Первый поцелуй морозно ожег Сашка довольно поздно. Он здорово подвырос прошлым летом и даже успел, как пареньку тогда казалось, состариться. В общем, было ему уже целых шестнадцать лет. Праздновался старый Новый год. Родители великодушно отправились в гости, и на квартире можно было собраться почти всем классом. Кроме прочих был и приятный сюрприз - пришли две хорошенькие новые девочки из параллельного класса. Они весь вечер подробно рассматривали ребят и оживленно шептались, словно спорили о чем-то нестерпимо важном и интересном. Было похоже, что вот-вот закончится застолье - уже включили музыку, но еще не начали танцевать. Слов Сашку не было слышно, но по жестам чувствовалось нарастающее напряжение спора между девочками и ребятами. Вдруг одна гостья стремительно начала пробираться к балконной двери - как раз к тому месту, где сидел Сашок.
Это была статная, вполне сформировавшаяся девочка с огромной черной косой, наверное - украинка. Ей, по-видимому, понадобилось выбраться на застекленный балкон - глотнуть свежего воздуха. А может быть она что-то проспорила. Кто-то посоветовал: "Погуляй в форточку", но тут же осекся под ее пристальным взглядом. Поравнявшись с Александром, шепнула: "Открой шпингалет наверху".

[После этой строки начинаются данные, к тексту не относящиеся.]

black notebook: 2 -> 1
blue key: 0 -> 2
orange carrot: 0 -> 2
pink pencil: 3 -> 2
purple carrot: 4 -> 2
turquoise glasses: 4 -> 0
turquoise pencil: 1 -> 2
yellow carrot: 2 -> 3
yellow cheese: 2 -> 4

С этими словами она захватила его пальцы горячей рукой и буквально вырвала Сашка на балкон. Было невысоко - всего лишь девятый этаж, но голова немного кружилась. Дыхание сразу же перехватило. То ли - от напитков, то ли - от волны бодрящего морозного воздуха. Неожиданно девочка раскрыла широкие оконные створки и перебросила ногу через перильца. Потом вызывающе обернулась и одновременно раскрыла обе руки. Сашок стоял близко, но боялся шелохнуться, чтобы не столкнуть вниз этот нежный и шаткий "крестик". Затем ее руки сомкнулись у паренька за спиной и сцепились там в прочный замок.

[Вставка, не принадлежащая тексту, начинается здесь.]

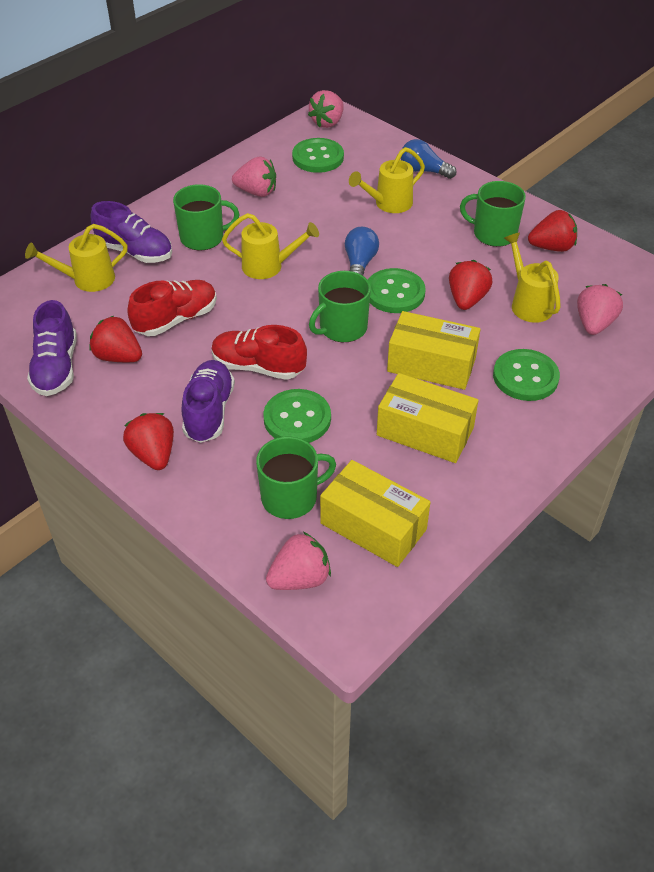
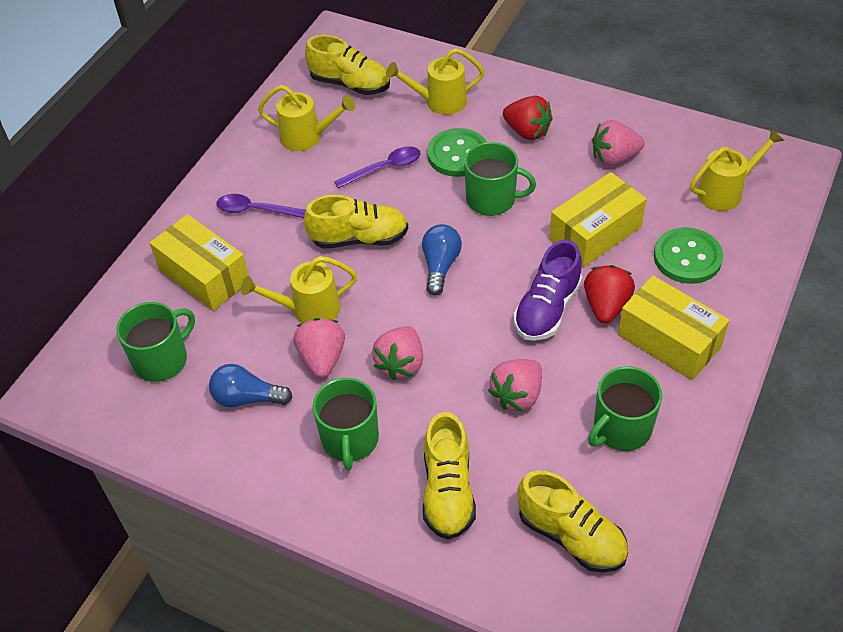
green button: 4 -> 2
purple shoe: 3 -> 1
purple spoon: 0 -> 2
red shoe: 2 -> 0
red strawberry: 4 -> 2
yellow shoe: 0 -> 4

Все его тело горело, пыталось и одновременно не желало вырваться из пальцев и рукавов этой раскаленной "реки". Вдохнуть он не мог. Полувыдох, еще полувыдох. Руки вжимались сильнее... Тропики. Амазонка. Удушение телом удава. Или нет: неотвратимая и как всегда - преждевременная...
Кто-то отчетливо икнул за спиной. Балконную дверь приоткрыли и тут же захлопнули. А Сашок вдруг ощутил, как в его полураскрытые губы начал проникать часто-часто пытливый девичий язычок.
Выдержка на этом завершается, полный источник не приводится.